Al centro delle ambizioni del governo dei talebani, c’è la trasformazione di Mes Aynak, enorme deposito di rame a sud-est di Kabul e sito archeologico; si stima che contenga circa 4,4 miliardi di tonnellate di minerale di rame. La Cina è fondamentale per realizzare le aspirazioni talebane.

L’interesse dei talebani per il rame non è una novità; i governanti dell’Afghanistan hanno cercato a lungo di sfruttare le ricchezze minerarie del paese. Lo sforzo per trasformare Mes Aynak risale almeno al 2008, quando la China Metallurgical Group Corp., di proprietà statale cinese, si è assicurata una concessione mineraria di 3 miliardi di dollari e 30 anni per il progetto. Dopo 16 anni di ritardi, i talebani e Pechino sembrano essere tornati sul progetto quest’estate con una cerimonia di inaugurazione a luglio per la costruzione di una strada per la miniera, che secondo i funzionari cinesi ha segnato un “passo significativo” in avanti.

Eppure, nonostante questo apparente slancio, gli analisti avvertono che una serie di sfide di sicurezza, normative, legali, finanziarie e infrastrutturali ostacolano il successo del progetto, insieme alle preoccupazioni su come l’attività mineraria potrebbe danneggiare le rovine storiche.

Il coinvolgimento della Cina nel progetto riflette il desiderio più ampio di Pechino di garantire la sicurezza regionale e ridurre al minimo l’instabilità che potrebbe estendersi oltre il confine condiviso con l’Afghanistan.
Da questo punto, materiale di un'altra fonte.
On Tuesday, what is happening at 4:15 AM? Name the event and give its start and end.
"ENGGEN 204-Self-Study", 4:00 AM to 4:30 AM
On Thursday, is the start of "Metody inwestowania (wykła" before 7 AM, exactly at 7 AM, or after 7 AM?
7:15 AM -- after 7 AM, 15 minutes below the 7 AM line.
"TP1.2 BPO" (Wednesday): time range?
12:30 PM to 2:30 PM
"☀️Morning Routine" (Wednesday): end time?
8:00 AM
Dopo il ritiro degli Stati Uniti dall’Afghanistan nel 2021, hanno affermato gli esperti, l’impegno della Cina con i talebani è stato in gran parte guidato dall’interesse pratico di Pechino nel mantenere legami produttivi con il suo vicino e nel promuovere i propri obiettivi politici e di sicurezza. La Cina è stata la prima nazione a nominare un ambasciatore nell’Emirato dei talebani, mentre le aziende cinesi hanno firmato accordi di estrazione petrolifera con i talebani e hanno messo gli occhi sulle riserve di litio del paese, un altro minerale strategico. Pechino ha fornito all’Afghanistan più di 350 milioni di yuan di assistenza umanitaria dall’acquisizione da parte dei talebani nell’agosto 2021, secondo il Ministero degli Affari Esteri cinese.

“I cinesi hanno sempre questa mentalità secondo cui lo sviluppo porta a stabilità e pace”, ha detto Olander. “Immagino che parte del pensiero politico sia che l’impegno economico delle entità cinesi aprirà la strada a una maggiore stabilità e contribuirà allo sviluppo di un paese, che a sua volta contribuisce alla pace”.
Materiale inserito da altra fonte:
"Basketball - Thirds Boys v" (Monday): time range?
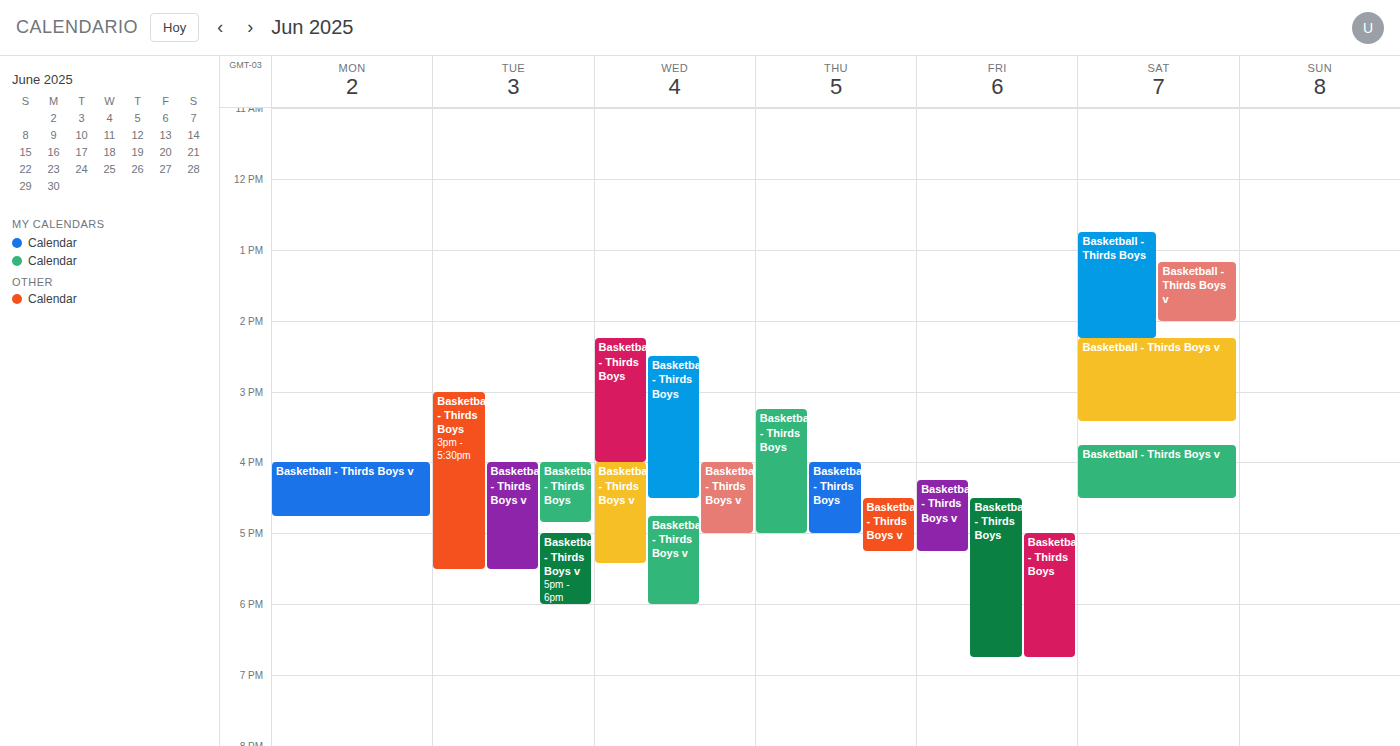
4:00 PM to 4:45 PM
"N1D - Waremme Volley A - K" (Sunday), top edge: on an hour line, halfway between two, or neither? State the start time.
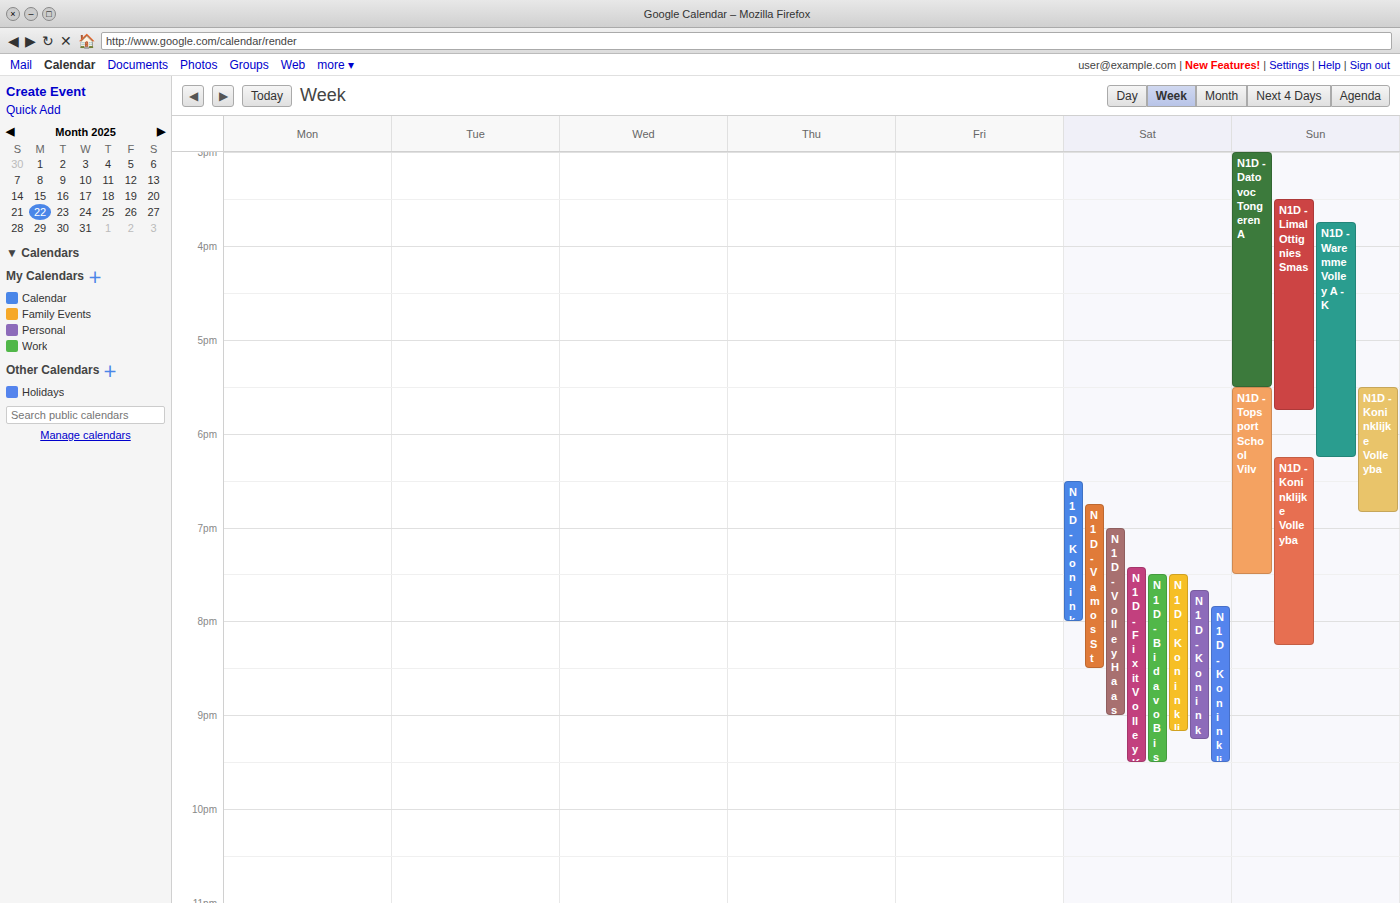
3:45 PM -- neither: three quarters of the way from the 3 PM line to the 4 PM line.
Oltre alla politica, Pechino ha anche importanti interessi commerciali nel successo di Mes Aynak in particolare: “I cinesi hanno investito, hanno speso i loro soldi, ma non sta arrivando niente di concreto, quindi ovviamente vogliono riprenderlo”, riporta FP.

I talebani, alla ricerca di nuove fonti di entrate e di investimenti esteri, sono molto interessati a che tutto ciò eventi realtà. Affamati di più denaro e legittimità internazionale, i talebani hanno cercato attivamente legami economici più profondi con Pechino. Proprio l’anno scorso, l’Emirato ha annunciato i piani per unirsi ufficialmente al programma di politica estera del presidente cinese Xi Jinping, la Belt and Road Initiative, così come al China-Pakistan Economic Corridor.

Il progetto minerario di Mes Aynak si potrebbe scontrare comunque con la minaccia di attacchi dello Stato islamico e altre preoccupazioni per la sicurezza, insieme a enormi rischi finanziari e incertezza legale e normativa, tutti fattori che potrebbero rivelarsi molto difficili da superare. Anche i prezzi del rame sono saliti vertiginosamente negli ultimi mesi, offrendo un altro indicatore di quanto sarà difficile far decollare il progetto.

A tutto ciò va aggiunto che non c’è nessuna infrastruttura in Afghanistan: energia, acqua, treni: estrarre il minerale, portarlo fuori e trasportarlo in porto, ogni passaggio lungo quella catena è rischioso e costoso esistendo in altri paesi vicini alternative che molto meno rischiose, e più sviluppate.